Task data

= = = = = = =

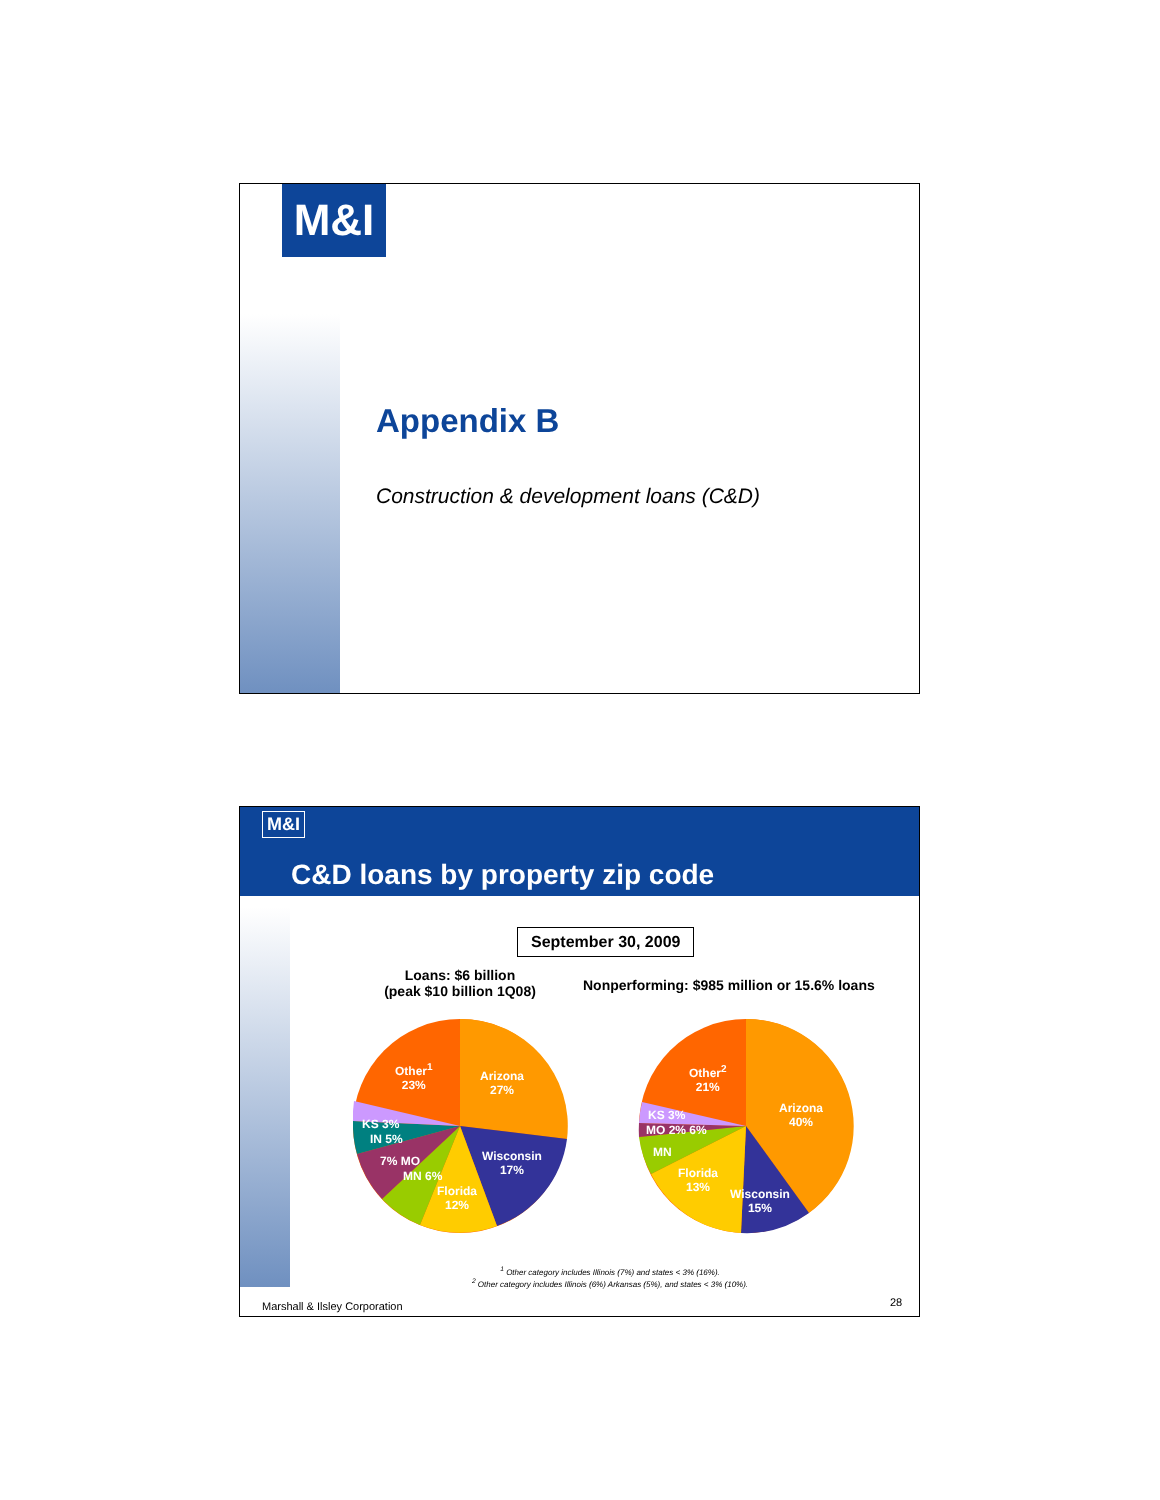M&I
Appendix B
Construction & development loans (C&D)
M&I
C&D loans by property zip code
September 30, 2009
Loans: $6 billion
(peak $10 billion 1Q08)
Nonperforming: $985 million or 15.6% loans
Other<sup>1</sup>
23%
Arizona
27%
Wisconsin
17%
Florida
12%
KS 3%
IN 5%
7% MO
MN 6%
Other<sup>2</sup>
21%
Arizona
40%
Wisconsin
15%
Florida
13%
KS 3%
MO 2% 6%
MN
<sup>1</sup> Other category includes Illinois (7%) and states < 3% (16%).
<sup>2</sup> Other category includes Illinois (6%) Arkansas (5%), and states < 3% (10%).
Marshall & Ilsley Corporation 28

= = = = = = =

About this task
Looking at the data above, report how many of its lines include the word "states". The number alone is the answer.

Answer space
2